Dot Cotton actress June Brown asked her former EastEnders co-star Lord Michael Cashman to help her get an assisted death, the peer has said.
Speaking during the debate on assisted dying in the House of Lords, as the Terminally Ill Adults (End of Life) Bill looks set to fall on Friday afternoon, Lord Cashman said Ms Brown had made the plea to him before she died in 2022.
Lord Cashman starred alongside Ms Brown, who played famous chain-smoking launderette worker Ms Cotton in the long-running BBC soap, during his spell on the show in the late 1980s.
Ms Cotton later went on to play a central role in one of the major euthanasia storylines on TV, when she helped fellow Albert Square resident Ethel Skinner die, after she was diagnosed with terminal cancer in 2000.
Meanwhile Lord Cashman made TV history as his character Colin Russell was part of the first on-screen gay kiss on British TV in 1989.
Lord Cashman said: “I also remember my dear friend June Brown, who implored me to get her to a country where she could die with dignity and the death that she wanted.”

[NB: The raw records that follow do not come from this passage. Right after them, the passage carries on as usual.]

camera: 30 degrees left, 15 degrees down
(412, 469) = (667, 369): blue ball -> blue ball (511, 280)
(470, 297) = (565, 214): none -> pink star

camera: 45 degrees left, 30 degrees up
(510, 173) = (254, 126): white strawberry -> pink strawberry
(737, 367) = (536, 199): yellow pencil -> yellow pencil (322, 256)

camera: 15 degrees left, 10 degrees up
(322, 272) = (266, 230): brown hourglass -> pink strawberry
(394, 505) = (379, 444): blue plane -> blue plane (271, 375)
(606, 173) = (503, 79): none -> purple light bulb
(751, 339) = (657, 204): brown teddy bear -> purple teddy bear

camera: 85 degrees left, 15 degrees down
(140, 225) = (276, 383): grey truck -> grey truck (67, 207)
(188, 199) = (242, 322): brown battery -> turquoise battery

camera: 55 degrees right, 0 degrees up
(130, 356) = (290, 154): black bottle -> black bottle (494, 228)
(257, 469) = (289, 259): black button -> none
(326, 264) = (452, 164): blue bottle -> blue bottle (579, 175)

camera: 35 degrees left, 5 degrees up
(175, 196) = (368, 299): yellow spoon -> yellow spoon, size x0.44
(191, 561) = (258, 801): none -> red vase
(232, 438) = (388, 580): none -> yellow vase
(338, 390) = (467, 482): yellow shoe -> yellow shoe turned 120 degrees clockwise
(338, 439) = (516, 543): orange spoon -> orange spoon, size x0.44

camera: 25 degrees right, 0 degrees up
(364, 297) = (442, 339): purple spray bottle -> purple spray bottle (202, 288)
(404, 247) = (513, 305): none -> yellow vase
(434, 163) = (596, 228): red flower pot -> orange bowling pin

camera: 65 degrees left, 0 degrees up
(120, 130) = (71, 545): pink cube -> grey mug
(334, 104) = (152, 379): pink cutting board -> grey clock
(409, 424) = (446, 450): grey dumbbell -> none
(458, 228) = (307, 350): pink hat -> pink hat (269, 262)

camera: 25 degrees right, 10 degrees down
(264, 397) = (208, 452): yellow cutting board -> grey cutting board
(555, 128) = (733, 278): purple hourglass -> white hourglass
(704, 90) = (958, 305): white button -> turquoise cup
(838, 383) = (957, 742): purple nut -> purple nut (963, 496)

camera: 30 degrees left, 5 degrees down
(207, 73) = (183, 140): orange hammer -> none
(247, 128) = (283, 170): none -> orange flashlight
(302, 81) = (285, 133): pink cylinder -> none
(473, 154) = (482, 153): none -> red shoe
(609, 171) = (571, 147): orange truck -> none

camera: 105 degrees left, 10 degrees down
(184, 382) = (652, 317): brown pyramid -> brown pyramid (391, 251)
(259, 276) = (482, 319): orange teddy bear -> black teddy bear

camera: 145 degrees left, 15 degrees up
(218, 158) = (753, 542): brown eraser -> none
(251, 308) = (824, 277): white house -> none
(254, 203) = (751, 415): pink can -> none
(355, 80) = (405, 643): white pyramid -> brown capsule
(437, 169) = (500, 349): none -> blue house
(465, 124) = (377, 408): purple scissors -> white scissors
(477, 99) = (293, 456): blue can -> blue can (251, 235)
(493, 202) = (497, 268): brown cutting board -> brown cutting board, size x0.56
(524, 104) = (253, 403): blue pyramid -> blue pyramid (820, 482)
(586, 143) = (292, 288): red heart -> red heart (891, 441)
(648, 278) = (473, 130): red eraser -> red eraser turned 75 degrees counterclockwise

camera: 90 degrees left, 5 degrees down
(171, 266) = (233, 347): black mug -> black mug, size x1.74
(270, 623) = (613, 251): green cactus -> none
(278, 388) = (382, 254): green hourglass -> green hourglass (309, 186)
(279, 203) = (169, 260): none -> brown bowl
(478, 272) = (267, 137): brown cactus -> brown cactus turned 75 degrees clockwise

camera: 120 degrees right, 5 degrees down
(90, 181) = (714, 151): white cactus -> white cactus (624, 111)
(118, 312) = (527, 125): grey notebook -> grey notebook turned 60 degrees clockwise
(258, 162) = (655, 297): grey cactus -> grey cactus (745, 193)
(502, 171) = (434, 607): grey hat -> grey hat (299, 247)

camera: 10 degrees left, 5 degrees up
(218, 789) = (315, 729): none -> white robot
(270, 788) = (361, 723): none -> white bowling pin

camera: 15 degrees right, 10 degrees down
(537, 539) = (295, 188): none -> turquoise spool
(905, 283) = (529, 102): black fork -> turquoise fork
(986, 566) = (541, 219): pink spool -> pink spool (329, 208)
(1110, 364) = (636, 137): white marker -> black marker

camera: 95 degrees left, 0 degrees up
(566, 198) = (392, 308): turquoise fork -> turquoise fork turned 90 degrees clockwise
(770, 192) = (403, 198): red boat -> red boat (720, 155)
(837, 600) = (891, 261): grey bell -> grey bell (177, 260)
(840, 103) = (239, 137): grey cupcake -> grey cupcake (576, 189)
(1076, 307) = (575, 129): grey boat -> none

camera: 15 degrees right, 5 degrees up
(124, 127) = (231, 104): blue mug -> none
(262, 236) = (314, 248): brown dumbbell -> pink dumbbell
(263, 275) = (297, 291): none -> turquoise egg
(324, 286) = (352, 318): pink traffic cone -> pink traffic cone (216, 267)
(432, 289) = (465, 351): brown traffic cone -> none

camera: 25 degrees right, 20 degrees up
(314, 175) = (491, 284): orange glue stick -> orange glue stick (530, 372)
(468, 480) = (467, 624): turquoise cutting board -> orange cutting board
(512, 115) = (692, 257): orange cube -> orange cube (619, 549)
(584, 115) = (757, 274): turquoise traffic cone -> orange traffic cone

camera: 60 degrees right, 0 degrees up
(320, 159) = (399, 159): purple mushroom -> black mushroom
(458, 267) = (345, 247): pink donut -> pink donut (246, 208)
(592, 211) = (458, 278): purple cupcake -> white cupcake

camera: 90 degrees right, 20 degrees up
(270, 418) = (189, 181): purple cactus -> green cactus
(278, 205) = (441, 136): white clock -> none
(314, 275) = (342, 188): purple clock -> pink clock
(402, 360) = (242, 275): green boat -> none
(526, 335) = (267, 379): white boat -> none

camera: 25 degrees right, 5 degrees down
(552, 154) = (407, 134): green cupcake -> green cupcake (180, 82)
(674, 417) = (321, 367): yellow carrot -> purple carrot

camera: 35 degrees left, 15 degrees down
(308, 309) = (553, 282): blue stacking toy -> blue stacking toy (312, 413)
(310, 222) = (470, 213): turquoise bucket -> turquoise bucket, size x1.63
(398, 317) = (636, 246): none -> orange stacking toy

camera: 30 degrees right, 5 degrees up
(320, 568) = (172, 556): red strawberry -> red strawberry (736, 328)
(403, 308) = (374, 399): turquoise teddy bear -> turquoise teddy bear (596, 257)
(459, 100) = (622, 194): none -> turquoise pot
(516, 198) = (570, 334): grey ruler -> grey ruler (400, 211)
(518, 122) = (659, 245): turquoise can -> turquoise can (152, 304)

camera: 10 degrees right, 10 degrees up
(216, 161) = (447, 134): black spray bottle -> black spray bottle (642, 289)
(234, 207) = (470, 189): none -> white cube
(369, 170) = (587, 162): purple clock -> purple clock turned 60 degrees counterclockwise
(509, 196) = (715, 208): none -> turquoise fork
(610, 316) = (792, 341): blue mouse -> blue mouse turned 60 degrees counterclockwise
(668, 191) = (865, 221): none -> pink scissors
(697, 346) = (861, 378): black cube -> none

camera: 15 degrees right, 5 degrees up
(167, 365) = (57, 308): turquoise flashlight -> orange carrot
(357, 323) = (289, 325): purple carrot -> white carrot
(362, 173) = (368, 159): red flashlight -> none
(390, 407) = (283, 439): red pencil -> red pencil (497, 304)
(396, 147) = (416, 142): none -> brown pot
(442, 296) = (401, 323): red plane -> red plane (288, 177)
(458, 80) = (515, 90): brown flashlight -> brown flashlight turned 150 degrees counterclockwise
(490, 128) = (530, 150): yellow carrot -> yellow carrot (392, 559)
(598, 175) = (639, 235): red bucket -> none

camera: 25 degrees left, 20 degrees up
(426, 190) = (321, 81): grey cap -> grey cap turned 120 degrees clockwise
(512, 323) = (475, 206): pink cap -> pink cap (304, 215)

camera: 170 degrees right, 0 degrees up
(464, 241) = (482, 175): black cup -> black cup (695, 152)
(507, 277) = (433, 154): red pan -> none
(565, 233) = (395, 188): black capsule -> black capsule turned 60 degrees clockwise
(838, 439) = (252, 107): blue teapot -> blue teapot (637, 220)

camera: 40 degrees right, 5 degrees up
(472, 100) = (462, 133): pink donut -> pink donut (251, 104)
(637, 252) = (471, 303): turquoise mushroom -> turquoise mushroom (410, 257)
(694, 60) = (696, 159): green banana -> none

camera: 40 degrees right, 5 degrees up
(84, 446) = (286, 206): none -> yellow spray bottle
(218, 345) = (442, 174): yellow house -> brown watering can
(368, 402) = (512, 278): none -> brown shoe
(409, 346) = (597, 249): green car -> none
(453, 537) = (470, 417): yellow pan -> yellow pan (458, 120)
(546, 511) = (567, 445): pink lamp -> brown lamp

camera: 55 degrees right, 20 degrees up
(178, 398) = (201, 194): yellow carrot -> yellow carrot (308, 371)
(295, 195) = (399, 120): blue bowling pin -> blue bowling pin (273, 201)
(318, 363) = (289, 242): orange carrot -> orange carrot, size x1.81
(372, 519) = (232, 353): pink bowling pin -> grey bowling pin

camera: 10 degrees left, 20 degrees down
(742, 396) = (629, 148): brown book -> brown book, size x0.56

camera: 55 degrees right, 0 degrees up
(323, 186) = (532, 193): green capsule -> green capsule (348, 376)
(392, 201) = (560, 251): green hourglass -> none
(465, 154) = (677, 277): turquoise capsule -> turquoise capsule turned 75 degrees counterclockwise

The former Labour peer, who is now non-aligned, had previously spoken in the House of Lords about seeing a friend suffer who had asked him about an assisted death, but did not identify them.
He had said: “When my dear friend of many, many years suffered for months, she knew there was another way and she implored me to help her, my lords, I did.
“I was prepared to break the law as I contacted clinics in the Netherlands and Switzerland. However, it was to come to nothing.”
Lord Cashman has previously spoken of how Ms Brown had helped him get time off Eastenders rehearsals to attend protests against Section 28 in the late 1980s.
On Friday Lord Cashman said he had also watched his husband of 31 years die a “slow and agonising death” more than a decade ago.
“I deeply regret, my Lords, that we have not passed this necessary and I believe important Bill, we have not fulfilled the humane wishes of those who seek the right to choose how they die,” he said.